Just spoke to local reptile shop coasttocoast exotics here in Darlington they have told me to put heat mat under the tank now,so ive had heat mats on side no good wattage should of being a bit higher then the 4watt I bought,found a 7watt heat mat its 11in x 6in that I'll get tomaz and also has 1 sided sticky back so before I stick this thing on as I know it will give good heat off were should it bloody go,iv had beardies,iggys,turtles,Leo's,and not 1issue now on such a small set up its playing dirty :gasp:


----------



## sharpster (Aug 25, 2010)

funny how the simplest things sometimes cause havoc! i would stick the new pad on the side at around substrate height, see how it goes-if not warm enough, cover the whole panel and pad with 1inch piolystyrene sheet. see how the scorp settles and feeds


----------



## JUDD3R2 (Nov 20, 2012)

Im gonna be the one to say what anyone with scorpions should be thinking and that is that. The underside/ bottom half of an enclosure is the absolute last place you should put a heat mat and that is true for all burrowing species whether its a scorpion tarantula lizard or a duck... it will instinctively dig to avoid heat to a scorpion heat comes from above ie the sun and cold from under ground or cover. The first pics are my emp enclosure the last one is how you can mod a bulb holder on an exo should you choose that route.

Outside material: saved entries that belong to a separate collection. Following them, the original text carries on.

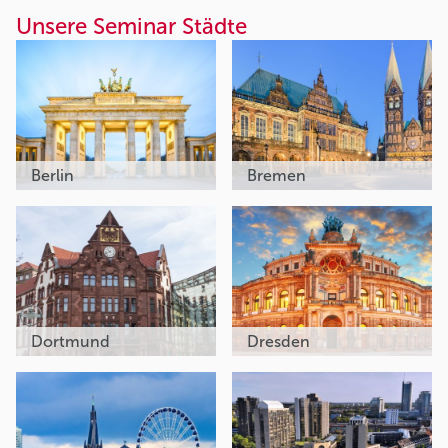
Unsere Seminar Städte
Berlin
Bremen
Dortmund
Dresden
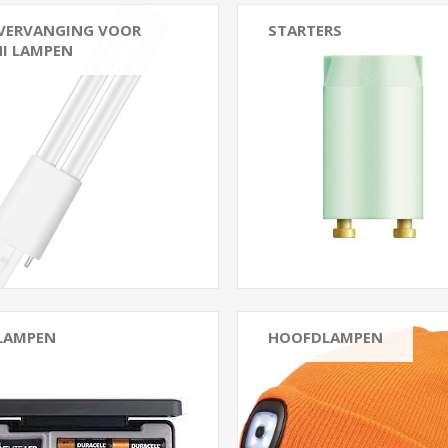
 VERVANGING VOOR
STARTERS
NI LAMPEN
LAMPEN
HOOFDLAMPEN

Http://postimage.org/gallery/7i3gf5l2/


----------



## emmz29 (Feb 9, 2010)

sharpster said:


> funny how the simplest things sometimes cause havoc! i would stick the new pad on the side at around substrate height, see how it goes-if not warm enough, cover the whole panel and pad with 1inch piolystyrene sheet. see how the scorp settles and feeds[/
> 
> Will mount it on side aboth substrate level as we're the last 1 was,as it does make more sense will keep use informed, y cudnt my boy just have a woodlice in a match box :bash:


----------



## highlandsnakeman (Jul 17, 2013)

I'm just on my way home with my first emperor (and first scorpion lol) and have the same tank at home the he will be moving into after the rub. So thanks to everyone who posted on this thread as it's been an interesting thread and very useful for me to get that extra bit of knowledge


----------